In a scathing decision last week, a Georgia judge ordered a ban that could hurt children’s chances of making Santa’s nice list this Christmas: The Elf on the Shelf is forbidden in Cobb County.

The elves, Robert D. Leonard II wrote, “represent a distraction to school students and a risk to the emotional health and well being of Cobb’s young children.”

His order for the Atlanta-area county, though, was in jest — a “gift to tired parents,” he said on Twitter.

Leonard, the chief judge of Cobb County Superior Court, tweeted his mock order on Thursday, poking fun at the taxing burden the lanky, stuffed red elves put on parents each holiday season. For children whose older siblings or cousins have not yet spoiled the truth about Santa, the Elf on the Shelf is known as the eyes and ears for the big man up North — reporting back in the month before Christmas if the children of a particular household have been naughty or nice. Each morning, the elves return to their assigned homes and settle into a new spot.

In actuality, parents often stay up well past their children’s bedtimes and set the scene for the following morning, each night attempting to be more creative and elaborate than the one before. (A production of “Wicked” for the elves? Busy Philipps did that in 2018. A hostage scene with “bad” milk? Halle Berry came up with that last year.)

It’s that burdensome onus on parents that inspired Leonard to jokingly banish the toy, which has been around since 2005.

“Tired of living in Elf on the Shelf tyranny? Not looking forward to the Elf forgetting to move and causing your kids emotional distress? I am a public servant and will take the heat for you,” he tweeted.

In his one-page “order,” Leonard pointed to the overwhelming disappointment little ones feel when the toys, also known as Santa’s Scout Elves, don’t move overnight. “[I]t leaves our children of tender years in states of extreme emotional distress,” he wrote.

Leonard “recalls a horrific incident in his own home when three children were sent to school in tears, with one child being labeled an ‘Elf Murderer’ and accused of making the elf ‘lose his magic,’" he wrote, referring to a rule that states the elf will lose its magic if it’s touched by a human. “The Court has no doubt that day of education was lost to everyone.”

It’s not just the probable anguish imposed on “vulnerable children” that spurred Leonard’s order, but also “supply chain issues” and the risks of spreading the coronavirus.

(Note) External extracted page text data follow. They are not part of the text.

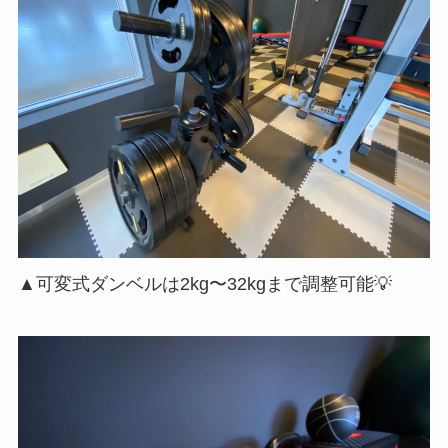
▲可変式ダンベルは2kg〜32kgまで調整可能💡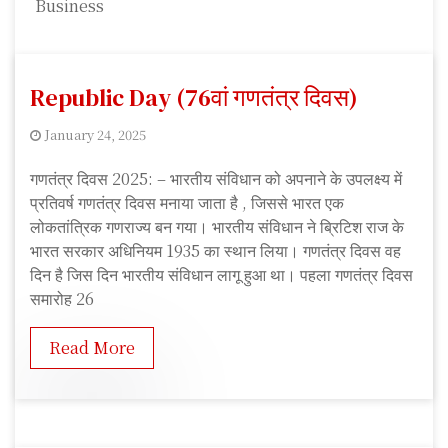
Business
Republic Day (76वां गणतंत्र दिवस)
January 24, 2025
S
गणतंत्र दिवस 2025: – भारतीय संविधान को अपनाने के उपलक्ष्य में
u
प्रतिवर्ष गणतंत्र दिवस मनाया जाता है , जिससे भारत एक
s
लोकतांत्रिक गणराज्य बन गया। भारतीय संविधान ने ब्रिटिश राज के
h
भारत सरकार अधिनियम 1935 का स्थान लिया। गणतंत्र दिवस वह
m
दिन है जिस दिन भारतीय संविधान लागू हुआ था। पहला गणतंत्र दिवस
i
समारोह 26
t
a
Read More
R
a
j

The former is true — the Lumistella Company, which makes the Elf on a Shelf and the accompanying children’s book, told CNN Business last week that in years past, nearly 100 percent of its inventory would be in the hands of retailers by now. This year, thanks to raw material and labor shortages in Asia, delayed cargo ships and fewer domestic truck drivers, stores have only 70 percent of the inventory. Christa Pitts, co-chief executive, said she expects the rest to arrive before Christmas.

The Lumistella Company, which is headquartered in Atlanta, responded to Leonard’s order on Monday in a “joint statement from the North Pole.”

“On behalf of The Elf on the Shelf Scout Elves, Santa would like to assure the children and families of Cobb County that the honorable Judge Leonard has no jurisdiction over Christmas cheer,” the statement said.

In the end, the legal “battle” was all in good fun. Leonard even qualified that “If you love your elf, keep your elf. No contempts.” The judge added that he is a fan of the toy “and our local company that has so generously supported so many local charities and done amazing things in our community.”

On Monday, he tweeted a selfie with an upside-down elf hanging from a seal.

The Lumistella Company felt equally benevolent.

“Santa has checked his list twice and Judge Leonard is still on the nice list. Despite this silly jest, his Scout Elf reports he’s actually a jolly good fellow.”